How did you get started and then develop your career?
Kim VanDerHoek: What’s the fastest way to learn how to draw or paint? The answer to that question is to work from life, which is why I began my painting journey by working in plein air. Prior to starting on that path, I finished my Bachelor of Arts degree in illustration then worked as a graphic designer. It wasn’t long after I began painting landscapes that I realized I wanted to make it a full-time job.
Since then, it’s been an ongoing learning process figuring out how to make a creative life profitable as well as developing my technical painting skills. Early in my career I was fortunate enough to meet the late artist Greg LaRock who became an unofficial mentor and good friend. His guidance was invaluable.
How do you describe success?
While I don’t want to discount the importance of finances, it’s not the only way to measure success. To me success is having a flexible schedule that enables me to be home to raise my kids, traveling to new locations to paint, having a career I’m passionate about, watching students advance their painting skills, and being creative every day.
How do you find inspiration?
Most often in museums and galleries. When I see other artist’s work in person, I’m always inspired to get back to my studio to try something new. Being open to receiving inspiration from unusual sources has enabled me to combine unlikely ideas into something creative, especially when it comes to marketing my work.
What is the best thing about being an artist?

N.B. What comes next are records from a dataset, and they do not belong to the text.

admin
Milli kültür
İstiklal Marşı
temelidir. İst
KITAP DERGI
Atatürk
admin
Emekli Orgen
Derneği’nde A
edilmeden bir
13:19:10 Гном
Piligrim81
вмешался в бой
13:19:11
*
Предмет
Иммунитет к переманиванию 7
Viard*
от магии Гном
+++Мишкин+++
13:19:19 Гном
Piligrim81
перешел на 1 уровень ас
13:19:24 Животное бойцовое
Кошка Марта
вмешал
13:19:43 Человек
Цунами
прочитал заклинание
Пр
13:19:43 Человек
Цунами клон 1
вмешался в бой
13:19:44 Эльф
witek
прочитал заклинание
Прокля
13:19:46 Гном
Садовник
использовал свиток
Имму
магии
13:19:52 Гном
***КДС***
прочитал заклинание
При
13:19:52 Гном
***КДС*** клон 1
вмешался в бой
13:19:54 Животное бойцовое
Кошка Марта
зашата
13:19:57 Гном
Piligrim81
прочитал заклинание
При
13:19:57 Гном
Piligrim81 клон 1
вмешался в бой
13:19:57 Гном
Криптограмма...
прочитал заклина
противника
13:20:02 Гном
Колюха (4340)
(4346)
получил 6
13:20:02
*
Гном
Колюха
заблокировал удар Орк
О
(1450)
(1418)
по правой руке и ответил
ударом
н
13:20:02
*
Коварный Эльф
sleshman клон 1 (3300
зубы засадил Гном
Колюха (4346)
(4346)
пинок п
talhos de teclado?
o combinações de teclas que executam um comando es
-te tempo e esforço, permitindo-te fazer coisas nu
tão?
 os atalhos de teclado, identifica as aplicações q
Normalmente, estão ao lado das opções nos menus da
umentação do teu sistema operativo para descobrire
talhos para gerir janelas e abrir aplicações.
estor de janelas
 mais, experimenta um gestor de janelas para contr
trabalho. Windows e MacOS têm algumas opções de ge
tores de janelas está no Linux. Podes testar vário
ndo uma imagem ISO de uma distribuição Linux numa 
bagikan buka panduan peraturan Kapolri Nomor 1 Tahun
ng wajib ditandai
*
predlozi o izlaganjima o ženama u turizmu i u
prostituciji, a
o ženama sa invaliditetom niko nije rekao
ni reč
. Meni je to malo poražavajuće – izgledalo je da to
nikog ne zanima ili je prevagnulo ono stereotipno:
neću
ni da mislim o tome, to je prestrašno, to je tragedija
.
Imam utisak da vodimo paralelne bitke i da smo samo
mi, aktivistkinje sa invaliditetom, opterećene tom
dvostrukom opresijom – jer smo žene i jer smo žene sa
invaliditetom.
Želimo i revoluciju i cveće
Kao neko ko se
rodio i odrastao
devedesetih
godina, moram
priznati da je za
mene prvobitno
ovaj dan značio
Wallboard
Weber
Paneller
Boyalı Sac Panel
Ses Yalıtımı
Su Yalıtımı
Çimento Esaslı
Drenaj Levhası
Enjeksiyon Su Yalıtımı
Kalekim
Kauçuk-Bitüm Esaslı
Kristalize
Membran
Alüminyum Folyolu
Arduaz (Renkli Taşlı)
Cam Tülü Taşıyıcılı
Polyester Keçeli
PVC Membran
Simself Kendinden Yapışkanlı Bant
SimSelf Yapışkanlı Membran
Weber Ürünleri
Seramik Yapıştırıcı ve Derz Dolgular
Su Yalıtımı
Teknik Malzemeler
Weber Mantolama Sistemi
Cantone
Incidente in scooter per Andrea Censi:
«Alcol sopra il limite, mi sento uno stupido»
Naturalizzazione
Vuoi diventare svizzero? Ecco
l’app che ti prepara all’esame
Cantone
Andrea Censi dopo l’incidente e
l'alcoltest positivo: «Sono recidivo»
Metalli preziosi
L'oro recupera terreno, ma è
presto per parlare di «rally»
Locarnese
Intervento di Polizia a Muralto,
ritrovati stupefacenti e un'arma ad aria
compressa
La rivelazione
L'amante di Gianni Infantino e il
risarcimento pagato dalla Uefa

Exploring an internal feeling and turning it into something visual. When I paint, I don’t have an end result in mind that’s set in stone. I like to have a general plan while allowing room for spontaneity to happen. That approach gives each painting a unique look. It can be a little problematic when I attempt to replicate a spontaneous moment, but I’ve learned and grown so much since cultivating this method that I haven’t looked back. It also keeps my work looking fresh while preventing me from becoming bored and too set in my ways.